I feel like I am doing better than average with my job search. Each week, I have a screening call or a direct interview with a hiring manager or team member. However, something is wrong with the job market, and for different reasons than common narratives suggest.
Each company I speak with seems to have fallen for the same trap: The pursuit of operational efficiency has backfired.
Over the years, companies have increasingly committed to outsourcing internal teams, leaving one-person departments run by managers. Those managers liaise with outside agencies who become the manager’s team.
Ironically, this operational efficiency also extends to agencies that dump 10+ clients on one employee. There are not enough hours in a week for an agency employee to give to a company, so the employee has to subcontract again to someone else, who may subcontract again, depending on the circumstances.

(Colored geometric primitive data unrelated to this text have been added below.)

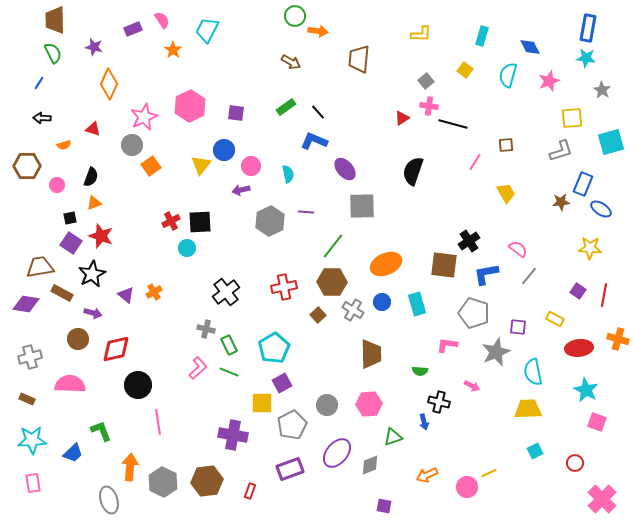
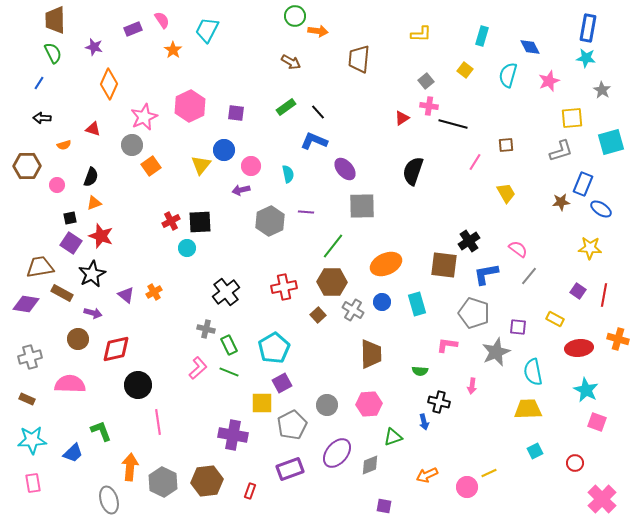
pink arrow at (472, 386): rotated 70 degrees clockwise
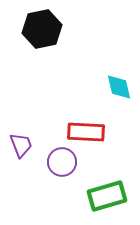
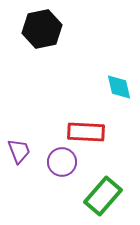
purple trapezoid: moved 2 px left, 6 px down
green rectangle: moved 4 px left; rotated 33 degrees counterclockwise
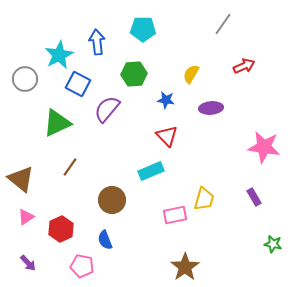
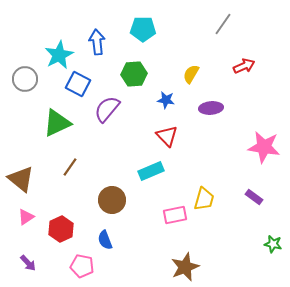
purple rectangle: rotated 24 degrees counterclockwise
brown star: rotated 12 degrees clockwise
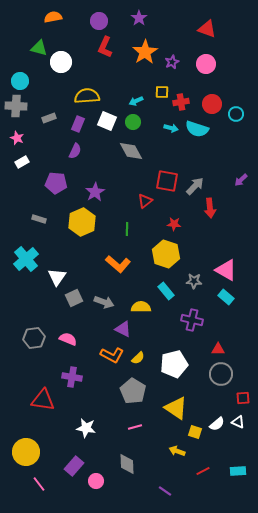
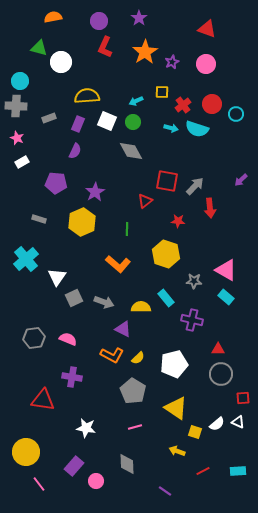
red cross at (181, 102): moved 2 px right, 3 px down; rotated 28 degrees counterclockwise
red star at (174, 224): moved 4 px right, 3 px up
cyan rectangle at (166, 291): moved 7 px down
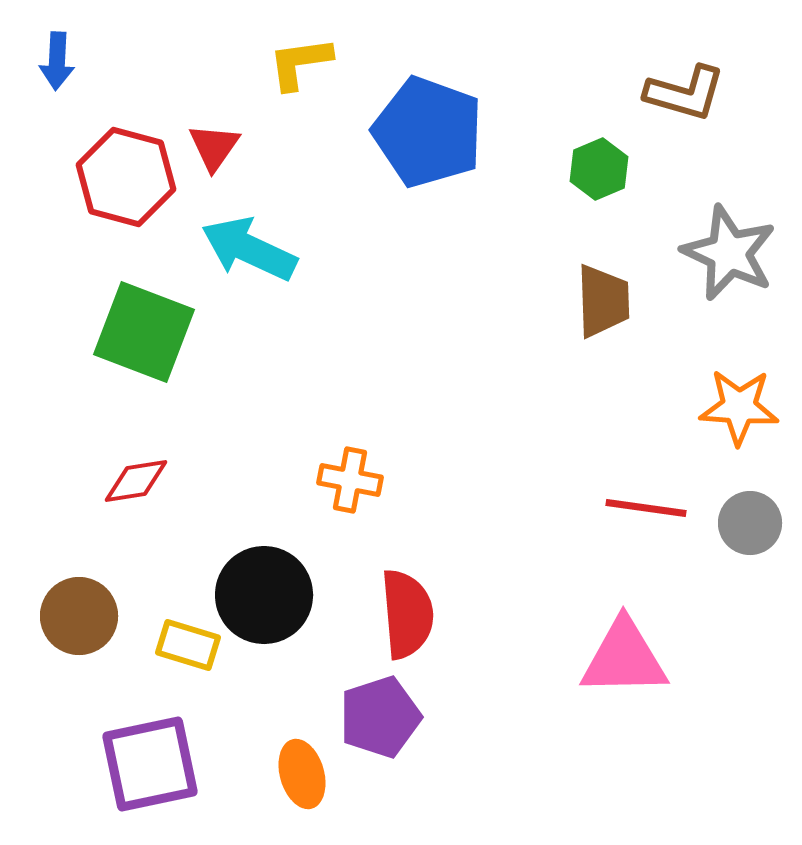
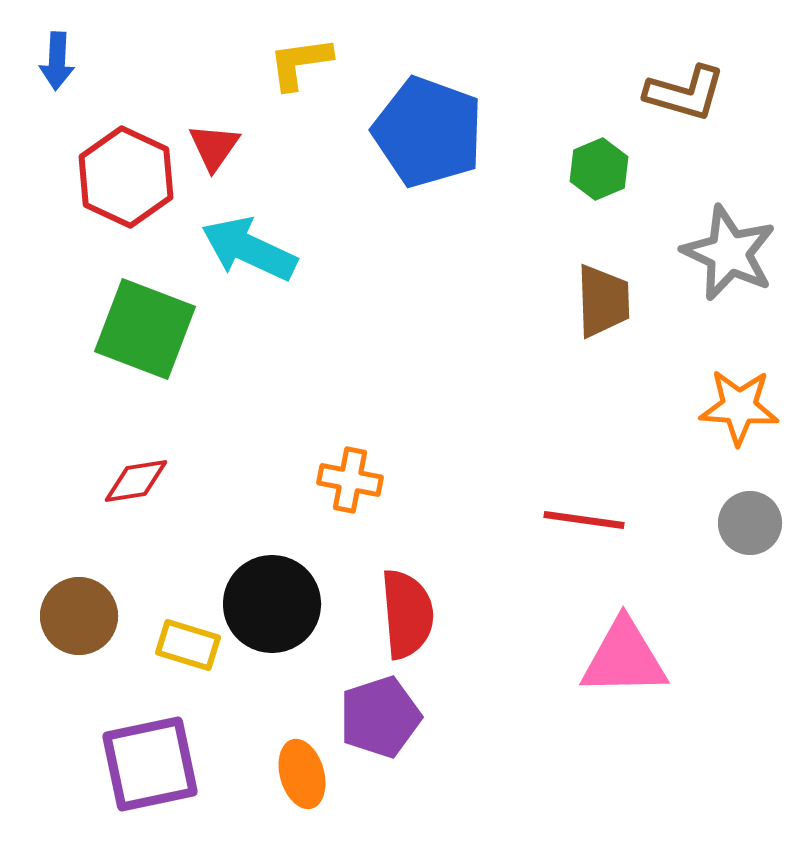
red hexagon: rotated 10 degrees clockwise
green square: moved 1 px right, 3 px up
red line: moved 62 px left, 12 px down
black circle: moved 8 px right, 9 px down
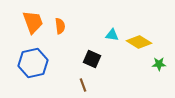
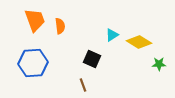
orange trapezoid: moved 2 px right, 2 px up
cyan triangle: rotated 40 degrees counterclockwise
blue hexagon: rotated 8 degrees clockwise
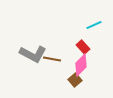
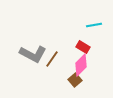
cyan line: rotated 14 degrees clockwise
red rectangle: rotated 16 degrees counterclockwise
brown line: rotated 66 degrees counterclockwise
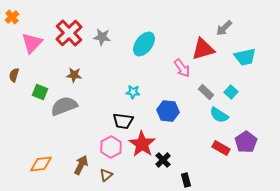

For the companies I speak with, I learn that the opening is to replace a previous manager. There is nobody to promote internally, obviously. They gutted those roles. So, the company is looking for someone with extensive expertise who can “manage outside relationships.”

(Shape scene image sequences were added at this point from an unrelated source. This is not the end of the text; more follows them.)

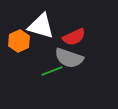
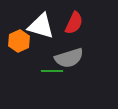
red semicircle: moved 14 px up; rotated 40 degrees counterclockwise
gray semicircle: rotated 36 degrees counterclockwise
green line: rotated 20 degrees clockwise
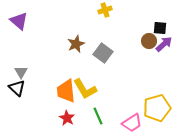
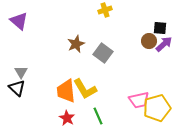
pink trapezoid: moved 7 px right, 23 px up; rotated 20 degrees clockwise
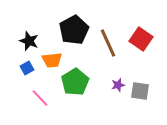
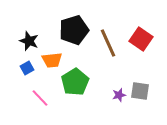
black pentagon: rotated 12 degrees clockwise
purple star: moved 1 px right, 10 px down
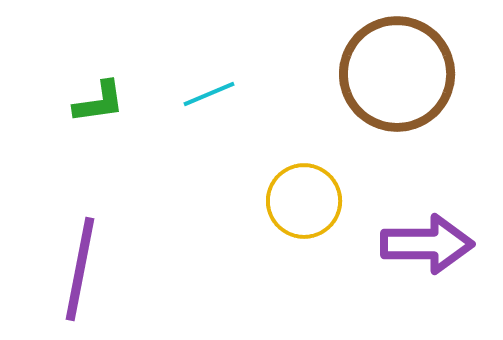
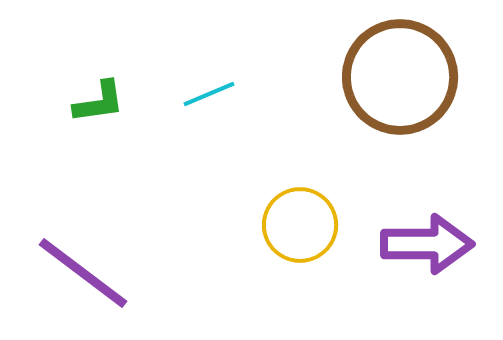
brown circle: moved 3 px right, 3 px down
yellow circle: moved 4 px left, 24 px down
purple line: moved 3 px right, 4 px down; rotated 64 degrees counterclockwise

That last bit is a sticking point to all of this. My resume mentions my “work with internal teams,” and it always gets called out. While a company I speak with might have a “team,” there is no actual team that you will mentor or help to upskill. “You are an island,” one group warned me during an interview. A glorified project manager is another way of putting it.
This has helped me reframe why job postings require disparate skill sets, proficient knowledge of every software tool, and several years of highly specific industry expertise.
It isn’t the company being unreasonable or greedy in a slow job market. It is the company having no other choice. Nobody can train or mentor you in those tools or industries, so BYOB.
I am sure some of these companies are finding the people they need. Those willing to offer large sums of money and remote work are likely doing exactly that. For everyone else, well, just look at the thousands of open job postings for roles that you will see reposted repeatedly with what feels like requirements that are impossible for the average worker to obtain.
Everyone agrees that bad job markets happen and that these things are cyclical. But is this time different?
If companies are going to be made up of managers who work with outsourced teams, but the pool of qualified managers is already small and shrinking, and no new people can become managers because no company is hiring internal direct reports that the manager mentors and later puts up for promotion, where do we go from here?